To strengthen the Financial Conduct Authority’s ability to ensure the approval of financial
promotions operates effectively, the Government proposes to establish a regulatory ‘gateway’, which a firm must pass through before it is able to approve the financial promotions of unauthorised firms. Any firm wishing to approve the financial promotions of unauthorised firms would therefore first need to obtain the FCA’s consent.

The deadline for responding is 12pm on 25 October 2020.

ASA publishes decision on use of phrase “pre-approved” in a consumer credit financial promotion

Earlier today, on 6 May 2020, the UK Advertising Standards Authority published a decision on a consumer credit financial promotion involving ClearScore using the word “pre-approved” without telling the customer that further checks would be needed.

The ASA said “the average consumer would understand the term “pre-approved” in the ad to mean that they were guaranteed to get any loan or product subsequently shown to them as pre-approved when using ClearScore’s services. We noted that the pre-approved offers would be dependent on personal eligibility, subject to the customer providing the correct financial information to ClearScore, and subject to a lender’s own checks. However, there was no information in the ad to indicate that further checks would be made following a pre-approved offer, which could result in the application being declined.
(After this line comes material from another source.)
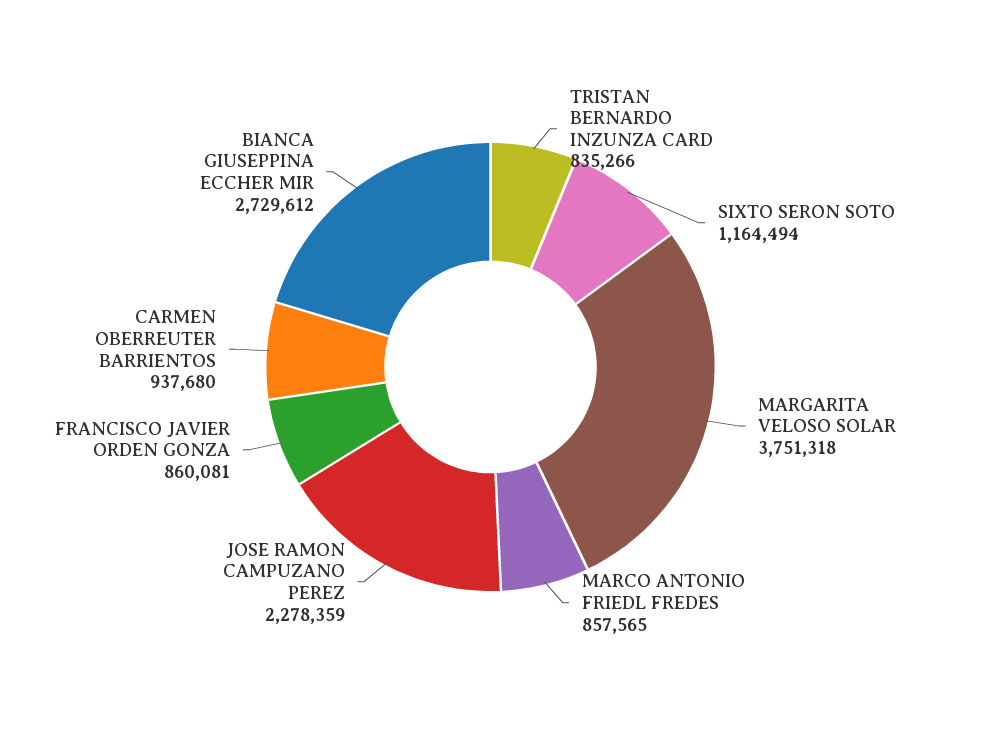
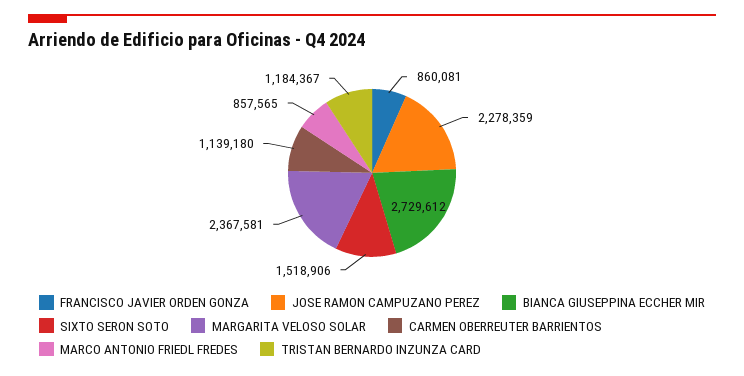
TRISTAN BERNARDO INZUNZA CARD: 835266 -> 1184367
SIXTO SERON SOTO: 1164494 -> 1518906
MARGARITA VELOSO SOLAR: 3751318 -> 2367581
CARMEN OBERREUTER BARRIENTOS: 937680 -> 1139180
Because the claim “pre-approved”, in the context of the ad, was likely to be understood to mean that customers who received “pre-approved” offers would be guaranteed to get those offers, when that was not the case, we concluded that the ad breached the Code”.

The ASA told ClearScore to make sure its advertising complied with CONC and to make it clear that pre-approved offers are subject to additional checks by the lender before approval.

Advertising Standards Authority bans a television advert which fails to mention a guarantor may be required

On 15 April 2020, the UK Advertising Standards Authority (the ASA) published a decision involving a televsion advert aimed at business borrowers which failed to say a personal guarantee may be necessary.

The ASA banned the advert saying it “disagreed with Funding Circle that it was not necessary to flag it in the ad as a possibility to applicants” and “the possibility that a personal guarantee would be required in a business loan was material information that needed to be stated in an ad“.